_What you have to do_
Print all the records below, word for word and in full.

··· Input ···

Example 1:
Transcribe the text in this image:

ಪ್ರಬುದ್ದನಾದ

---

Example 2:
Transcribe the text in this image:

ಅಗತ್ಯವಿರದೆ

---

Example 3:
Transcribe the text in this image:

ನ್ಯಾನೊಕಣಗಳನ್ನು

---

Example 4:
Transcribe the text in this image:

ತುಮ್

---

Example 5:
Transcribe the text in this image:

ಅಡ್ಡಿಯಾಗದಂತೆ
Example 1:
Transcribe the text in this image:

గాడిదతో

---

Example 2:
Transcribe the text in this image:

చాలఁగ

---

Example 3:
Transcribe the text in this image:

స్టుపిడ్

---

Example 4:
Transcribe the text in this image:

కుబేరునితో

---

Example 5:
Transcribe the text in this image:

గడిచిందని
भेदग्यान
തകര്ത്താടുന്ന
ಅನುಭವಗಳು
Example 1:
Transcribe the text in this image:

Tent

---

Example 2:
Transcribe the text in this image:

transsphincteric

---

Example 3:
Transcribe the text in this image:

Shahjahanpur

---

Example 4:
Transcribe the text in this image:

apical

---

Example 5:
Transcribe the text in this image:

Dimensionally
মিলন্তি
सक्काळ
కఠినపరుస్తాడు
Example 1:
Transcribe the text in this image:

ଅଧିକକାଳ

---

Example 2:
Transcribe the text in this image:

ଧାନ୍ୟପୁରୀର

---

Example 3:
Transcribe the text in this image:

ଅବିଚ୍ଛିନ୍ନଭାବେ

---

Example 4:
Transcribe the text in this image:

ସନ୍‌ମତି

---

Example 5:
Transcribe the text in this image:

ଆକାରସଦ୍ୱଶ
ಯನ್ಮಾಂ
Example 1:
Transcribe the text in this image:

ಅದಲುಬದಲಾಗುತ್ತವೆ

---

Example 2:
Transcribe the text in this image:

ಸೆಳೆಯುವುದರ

···

_Task result_
Example 1:
Transcribe the text in this image:

ಪ್ರಬುದ್ದನಾದ

---

Example 2:
Transcribe the text in this image:

ಅಗತ್ಯವಿರದೆ

---

Example 3:
Transcribe the text in this image:

ನ್ಯಾನೊಕಣಗಳನ್ನು

---

Example 4:
Transcribe the text in this image:

ತುಮ್

---

Example 5:
Transcribe the text in this image:

ಅಡ್ಡಿಯಾಗದಂತೆ
Example 1:
Transcribe the text in this image:

గాడిదతో

---

Example 2:
Transcribe the text in this image:

చాలఁగ

---

Example 3:
Transcribe the text in this image:

స్టుపిడ్

---

Example 4:
Transcribe the text in this image:

కుబేరునితో

---

Example 5:
Transcribe the text in this image:

గడిచిందని
भेदग्यान
തകര്ത്താടുന്ന
ಅನುಭವಗಳು
Example 1:
Transcribe the text in this image:

Tent

---

Example 2:
Transcribe the text in this image:

transsphincteric

---

Example 3:
Transcribe the text in this image:

Shahjahanpur

---

Example 4:
Transcribe the text in this image:

apical

---

Example 5:
Transcribe the text in this image:

Dimensionally
মিলন্তি
सक्काळ
కఠినపరుస్తాడు
Example 1:
Transcribe the text in this image:

ଅଧିକକାଳ

---

Example 2:
Transcribe the text in this image:

ଧାନ୍ୟପୁରୀର

---

Example 3:
Transcribe the text in this image:

ଅବିଚ୍ଛିନ୍ନଭାବେ

---

Example 4:
Transcribe the text in this image:

ସନ୍‌ମତି

---

Example 5:
Transcribe the text in this image:

ଆକାରସଦ୍ୱଶ
ಯನ್ಮಾಂ
Example 1:
Transcribe the text in this image:

ಅದಲುಬದಲಾಗುತ್ತವೆ

---

Example 2:
Transcribe the text in this image:

ಸೆಳೆಯುವುದರ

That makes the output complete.